# [The problem]
Quote the thread below on rod tip sizing, from "I'm wondering if" up to and including "measure it myself.".

# [Quoted text]
---------------
# Lami Tip Sizing



## WALT D. (Dec 18, 2003)

Guys,

I'm wondering if any of you know what tip size I'll need for a Lami 1502 if I cut it down 3 inches. The specs at full length say size 9 but I know that won't work.

I'd like to get the right size ordered before I get the rod and measure it myself.

Also suggestions for cutting the Lami, saw or Dremel? I've never cut one of these before and I don't want any trouble.

Thanks,

Walt


----------



## SteveZ (Nov 30, 2006)

I use a Dremel with a heavy duty cutoff wheel. Works great. On a Rainshadow 1502 I trim 'em until an 11/64 tip fits - just a couple inches or so.


----------



## huckfinn38 (Jun 13, 2006)

*12/11*

I always use a 12/11 when I cut off right at 3 inches on a 1502. If you cut too much it wont fit. I would start off and cut 2 3/4 inches just to make sure. Oh and I use a Dremel.  I always lay the blank on a board then cut into it. Seems that limits chipping and gives you a cleaner cut.


----------



## WALT D. (Dec 18, 2003)

Thanks a lot guys!

Walt


----------



## narfpoit (Jun 16, 2004)

Wrapping with masking tape before you cut helps reduce splintering as well.


----------
---------------
# [Dataset excerpts]
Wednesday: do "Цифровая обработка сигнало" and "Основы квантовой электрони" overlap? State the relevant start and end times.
---------------
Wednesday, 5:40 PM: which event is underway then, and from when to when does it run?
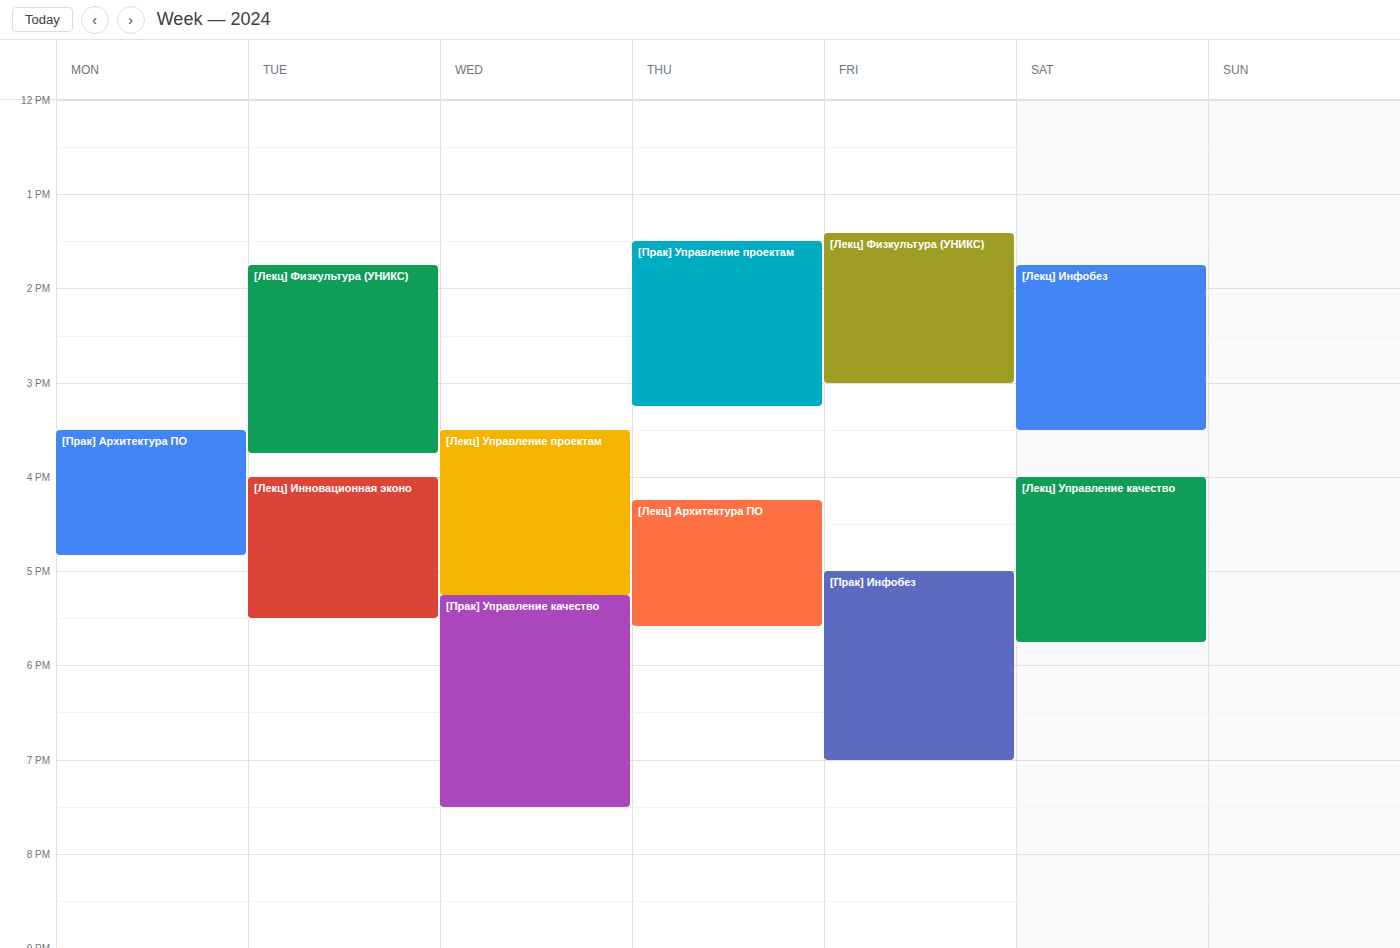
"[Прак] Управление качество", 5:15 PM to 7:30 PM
---------------
# [Exercise response]
I'm wondering if any of you know what tip size I'll need for a Lami 1502 if I cut it down 3 inches. The specs at full length say size 9 but I know that won't work.

I'd like to get the right size ordered before I get the rod and measure it myself.